── DATA RECORDS

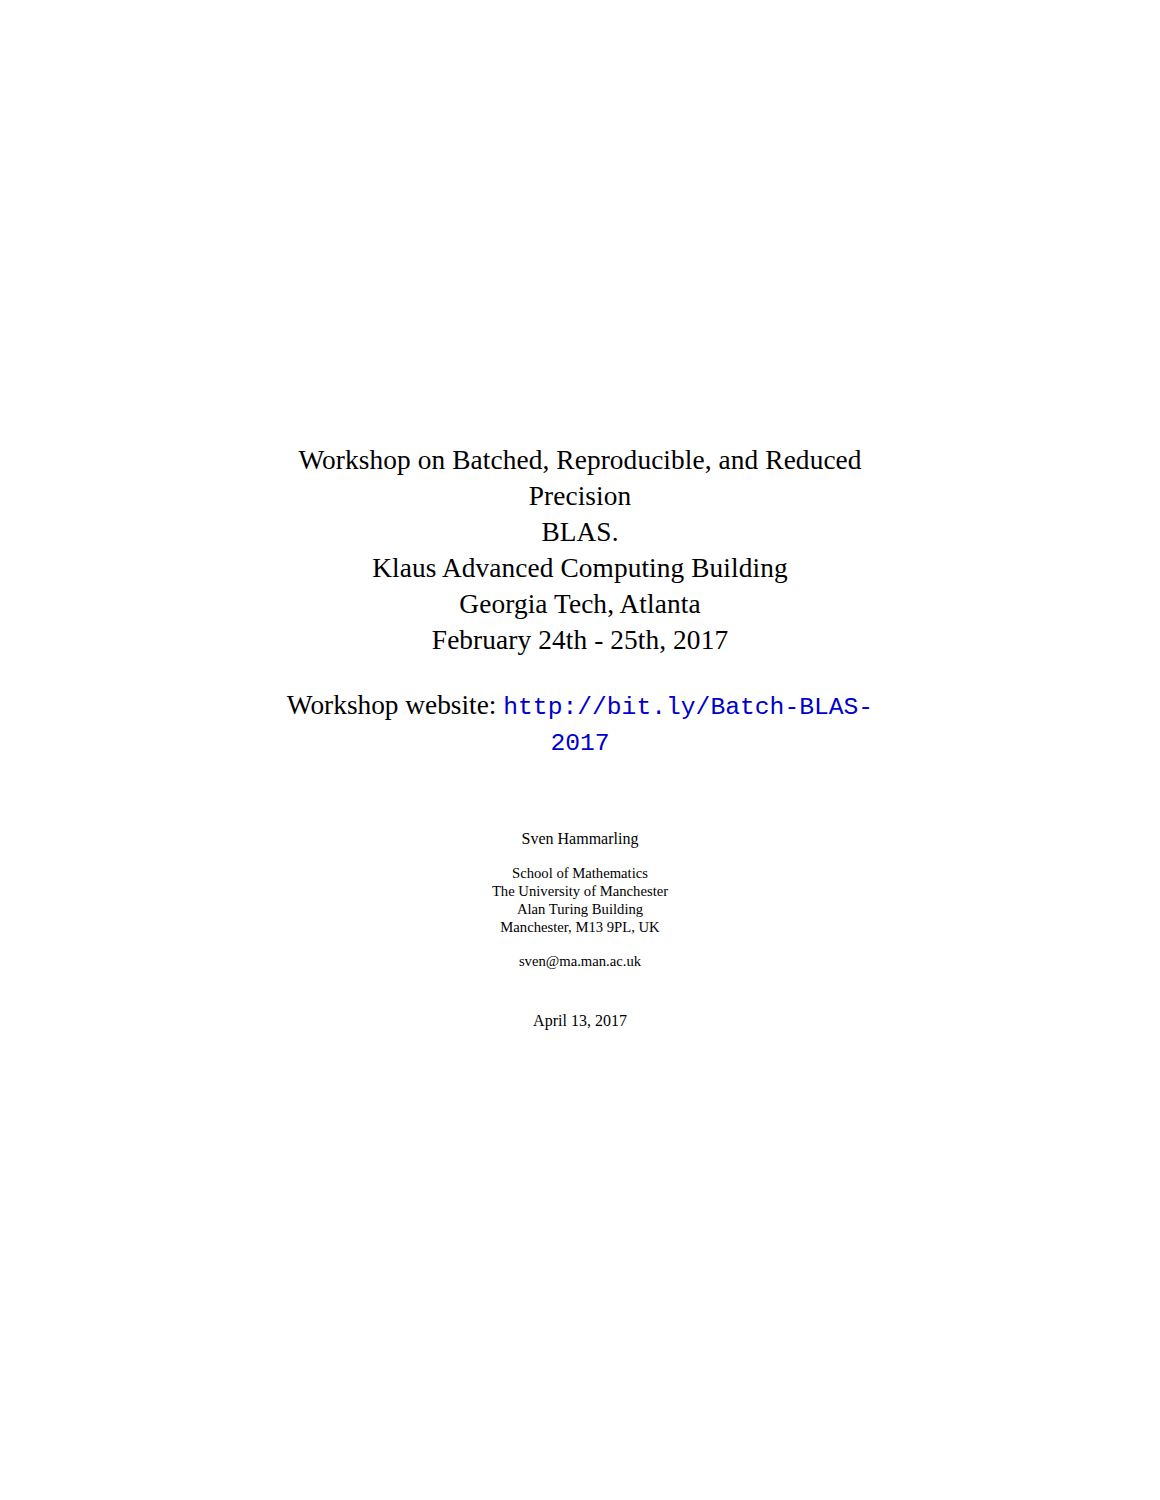Workshop on Batched, Reproducible, and Reduced Precision
BLAS.
Klaus Advanced Computing Building
Georgia Tech, Atlanta
February 24th - 25th, 2017
Workshop website: http://bit.ly/Batch-BLAS-2017
Sven Hammarling
School of Mathematics
The University of Manchester
Alan Turing Building
Manchester, M13 9PL, UK
sven@ma.man.ac.uk
April 13, 2017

────

**AIM OF THE EXERCISE:**
Please list every line of the records that contains "Manchester".

**TASK SOLUTION:**
The University of Manchester
Manchester, M13 9PL, UK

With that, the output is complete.